If you make these edits to the php.ini file and nothing changes, chances are that your host does not allow you to edit it manually. In those situations, you would need to contact your hosting provider and work with them to edit these values.

Thankfully, PrestaShop provides its users two world class Hosting Partners. InMotion Hosting are both fully prepared for easy customization and optimization of your php.ini file. If you are having any trouble at all with your current hosting company, make sure to check out those links for special discounted PrestaShop plans.

Now you are well prepared to customize your PHP Server’s configuration to run at optimum levels. Comment below and let me know how these tips worked for you.

  1. Thank you for your tips :)

  2. Author: Thomas

    Date: June 28, 2013 at 6:28 pm

    Of course, max_input_vars will have a significantly effect on performance, this is the tip that all sysadmin use ;-)

    What about Varnish, MySQL tuning, Linux distribution, atime etc… ? And what the Php version you suggest ?

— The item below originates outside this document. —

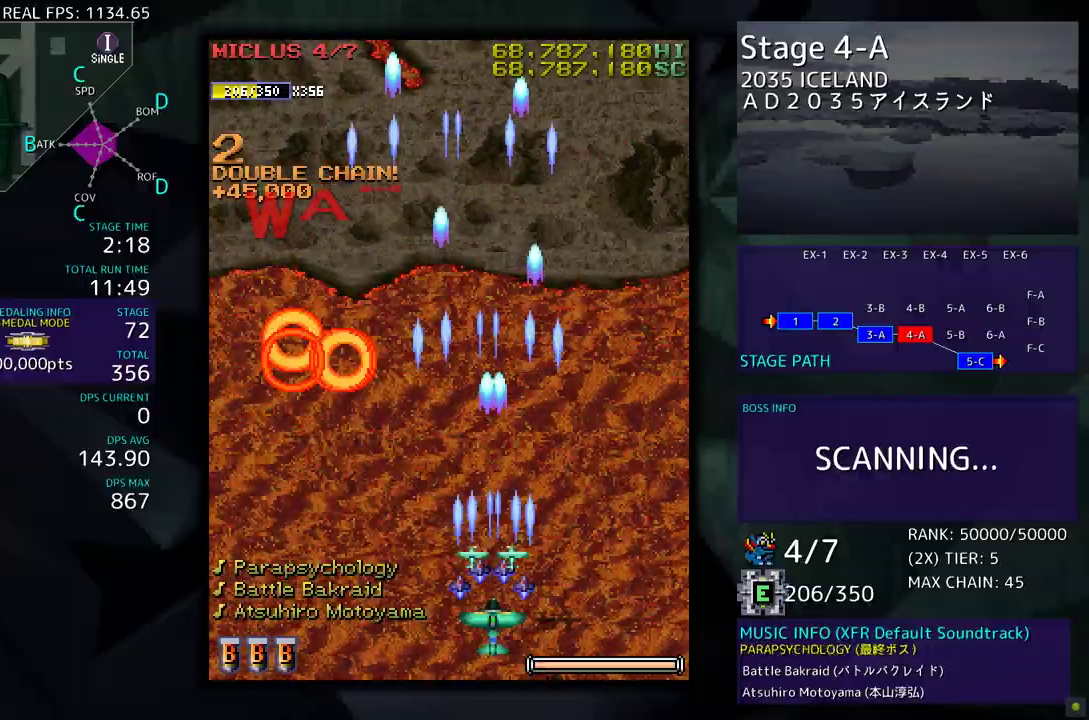
{"buttons": ["DPAD_LEFT"], "events": [[367, "DPAD_DOWN", "down"], [433, "DPAD_LEFT", "down"], [500, "DPAD_DOWN", "up"]]}
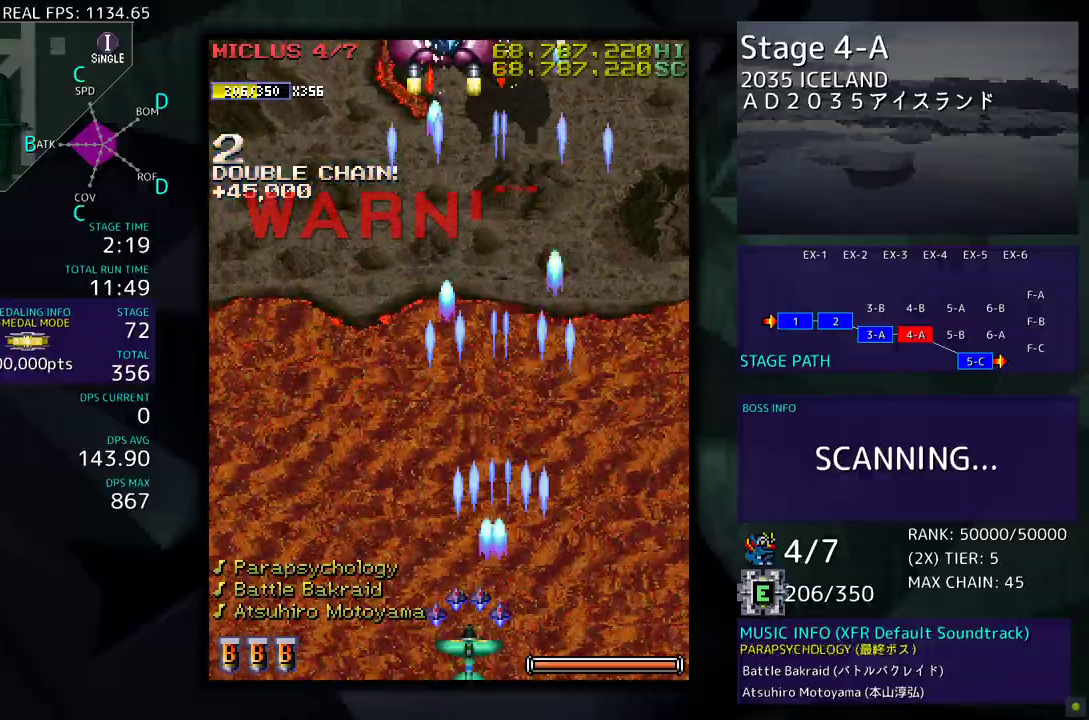
{"buttons": ["DPAD_RIGHT"], "events": [[217, "DPAD_UP", "down"], [367, "DPAD_LEFT", "up"], [383, "DPAD_UP", "up"], [400, "DPAD_RIGHT", "down"]]}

    • Author: benjamin utterback

      Date: June 28, 2013 at 7:47 pm

      Hi Thomas Decaux thanks for your feedback. These php.ini configurations can be tuned not only to increase performance, but also to bypass common issues some PrestaShop users have trouble figuring out.
      The max_input_vars setting will not improve your servers performance per se but some users have issues saving or editing the Localization>Translation page. Increasing the max_input_vars value will solve that in most cases.
      As for the php version that I suggest, it will be PHP 5.3. What version do you like? Thanks for reading!

  3. Author: designhaus42

    Date: June 28, 2013 at 9:31 pm

    Varnish is a bit tricky to setup with Prestashop. The default install goes fine, the url rewriting has some issues. If you want me to send you the mysql config file I have been testing, send me a msg. the the config of mysql really depends on how your server is set up (memory, ect) and how your prestashop is being used, and what version is being used. If you have ssh access, I would recommend starting with this script, let your shop and mysl run a couple weeks and then check it. https://raw.github.com/major/MySQLTuner-perl/master/mysqltuner.pl

  4. Author: D-Man

    Date: July 9, 2013 at 7:11 pm

    would adjusting:

    •upload_max_filesize: Maximum file size your server will allowed to be uploaded, in megabytes
    •post_max_size: Maximum data size allowed to uploaded, in megabytes

    stop the 413 error code I am currently receiving when trying to upload large size pictures to my prestashop site?

    • Author: benjamin utterback

      Date: July 9, 2013 at 8:59 pm

      Hi D-Man, thanks for the comment. The 413 error code can be solved by using Increase the value of parameters memory_limit and post_max_size in PHP configuration.
      If the module suhosin for PHP is installed on the server, increase parameter suhosin.post.max_value_length. Usually, the value of 32 Mb is enough.